India has approached the dispute settlement body (DSB) of the World Trade Organization (WTO), accusing the US of offering “trade-distorting” subsidies in the renewable energy sector, as consultations between the two parties for an amicable resolution failed to yield results. In September last year, India moved the WTO, seeking consultations with the US on the “illegal” solar subsidy programmes prevalent in eight states there. However, with the US displaying less-than-desired commitments in addressing its concern, India has now conveyed to the WTO that its panel must adjudicate on the matter, sources told FE.
The move marks a departure from the past (when India’s international trade policy was more defensive than offensive) and reflects the country’s greater willingness to invoke the WTO’s dispute settlement process to expeditiously settle disputes with trading partners. India’s decision is also shaped by growing instances of its trading partners approaching the multilateral dispute resolution framework and achieving the outcome they want.
Ironically, the US had won a ruling against India at the WTO in February last year on, what trade analysts say, far less severe charges that the world’s largest economy now stands accused of.
The US had successfully challenged the domestic content requirement under India’s solar programme, arguing that such a stipulation violated global trading rules by unfavourably discriminating against imported solar cells and modules. The move irked India and prompted it to point at violations of WTO provisions by the US itself in the latter’s own renewable energy sector.
India has complained to the WTO that the states of Washington, California, Montana, Massachusetts, Connecticut, Michigan, Delaware and Minnesota support their renewable energy sector with massive illegal subsidies and local content requirements (which makes its obligatory to buy domestic goods instead of imports). “These subsidies (provided by the US) are blatantly illegal, as they fly in the face of WTO obligations,” said Abhijit Das, head of the Centre for WTO Studies at the Indian Institute of Foreign Trade.
India believes such programmes at the sub-federal level of the US are inconsistent with the WTO provisions–particularly with respect to the obligation under the General Agreement on Tariff and Trade, 1994, the Agreement on Subsidies and Countervailing Measures and/or the Trade-Related Investment Measures agreement. According to the WTO procedures, once a party seeks adjudication by the DSB, the multilateral body has to set up a panel—a formality that is usually opposed by the accused party. However, if the aggrieved party (India, in this case) still insists on the formation of the panel, the accused party (the US) can’t block it. Once the panel is “composed”, proceedings go on for some 6-8 months before a verdict is pronounced.
The latest move by India’s suggests despite political bonhomie in recent years, the world’s largest and the oldest democracies have failed to iron out differences on the trade front and have, in fact, indulged in greater trade battles than ever.
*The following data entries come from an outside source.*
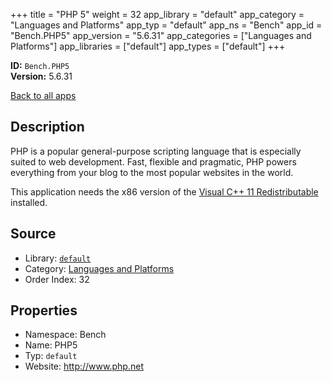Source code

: ﻿+++
title = "PHP 5"
weight = 32
app_library = "default"
app_category = "Languages and Platforms"
app_typ = "default"
app_ns = "Bench"
app_id = "Bench.PHP5"
app_version = "5.6.31"
app_categories = ["Languages and Platforms"]
app_libraries = ["default"]
app_types = ["default"]
+++

**ID:** `Bench.PHP5`  
**Version:** 5.6.31  
<!--more-->

[Back to all apps](/apps/)

## Description
PHP is a popular general-purpose scripting language that is especially suited to web development.
Fast, flexible and pragmatic, PHP powers everything from your blog to the most popular websites in the world.

This application needs the x86 version of the [Visual C++ 11 Redistributable](https://www.microsoft.com/download/details.aspx?id=30679) installed.

## Source

* Library: [`default`](/app_libraries/default)
* Category: [Languages and Platforms](/app_categories/languages-and-platforms)
* Order Index: 32

## Properties

* Namespace: Bench
* Name: PHP5
* Typ: `default`
* Website: <http://www.php.net>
The US in 2015 won another ruling against India’s ban on the import of various agriculture products including poultry meat and eggs from the US. For its part, India has also approached the WTO against the US decision, in December 2015, to drastically hike the H-1B and L-1 visa charges, which is estimated to quadruple the Indian information technology industry’s annual visa costs to $400 million. India is also closely monitoring further tightening of visa policies by the Donald Trump administration. The US is India’s second-largest trading partner, with a bilateral goods trade of around $62 billion (in 2015-16).